— PROVIDED DATA —
----------------
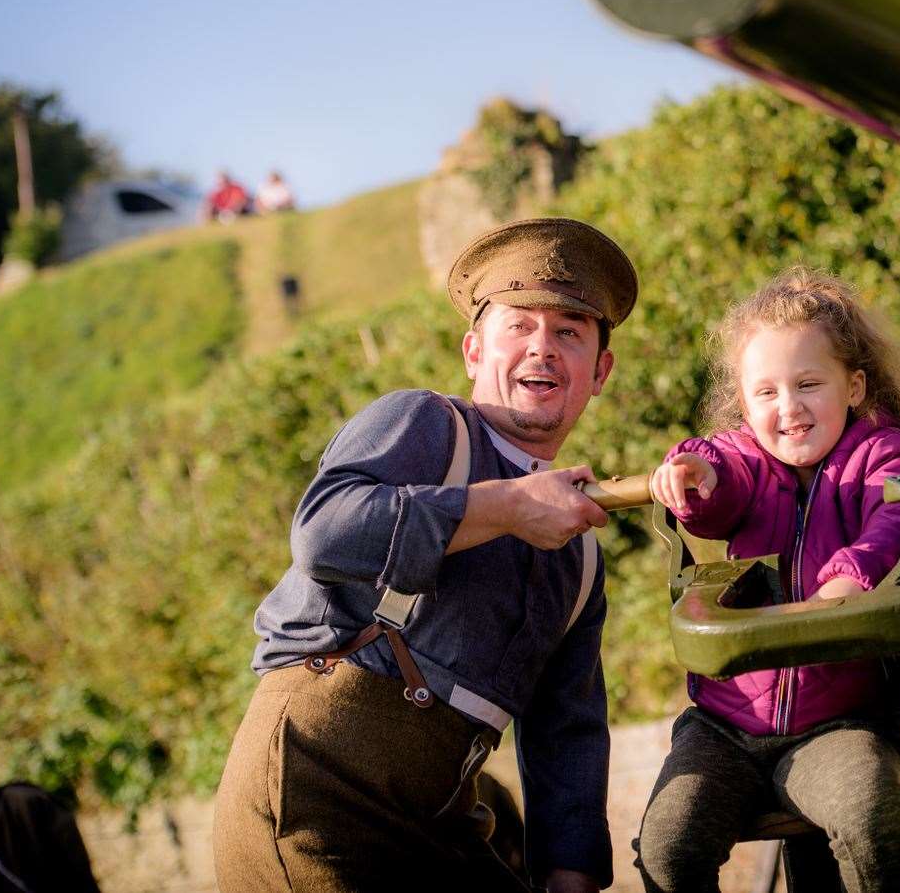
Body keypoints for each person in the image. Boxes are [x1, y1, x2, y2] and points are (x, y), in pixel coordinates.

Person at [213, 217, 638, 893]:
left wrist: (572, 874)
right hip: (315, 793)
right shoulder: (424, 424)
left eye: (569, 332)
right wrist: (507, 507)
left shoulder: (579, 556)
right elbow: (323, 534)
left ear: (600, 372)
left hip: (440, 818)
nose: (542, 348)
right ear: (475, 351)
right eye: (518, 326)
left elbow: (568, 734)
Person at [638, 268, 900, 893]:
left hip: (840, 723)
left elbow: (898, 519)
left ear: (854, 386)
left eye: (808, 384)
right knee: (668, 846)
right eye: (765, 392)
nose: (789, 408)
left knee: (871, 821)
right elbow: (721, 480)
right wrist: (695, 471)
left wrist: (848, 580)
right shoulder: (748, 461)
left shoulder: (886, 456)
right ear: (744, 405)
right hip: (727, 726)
----------------
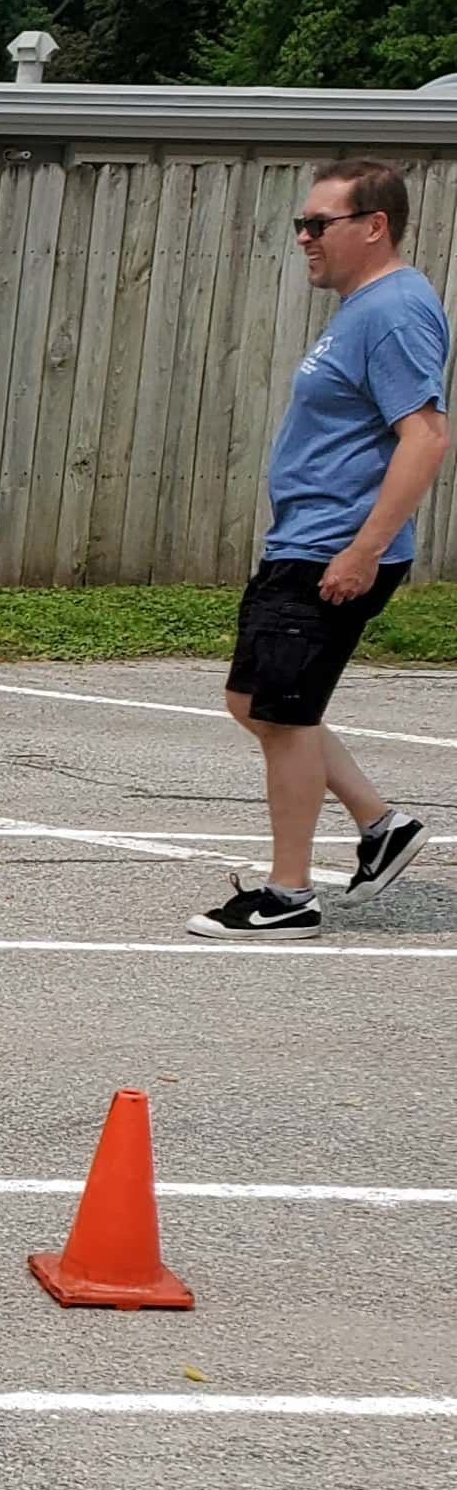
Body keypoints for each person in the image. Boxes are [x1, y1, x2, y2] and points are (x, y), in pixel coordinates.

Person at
----------------
— THE TASK —
Please return only the lines above, starting at the line that has "nose: (542, 348)" and ending at the line that has "right eye: (765, 392)", keeping both and leaving each one unchanged.

— EXPECTED ANSWER —
nose: (542, 348)
right ear: (475, 351)
right eye: (518, 326)
left elbow: (568, 734)
Person at [638, 268, 900, 893]:
left hip: (840, 723)
left elbow: (898, 519)
left ear: (854, 386)
left eye: (808, 384)
right knee: (668, 846)
right eye: (765, 392)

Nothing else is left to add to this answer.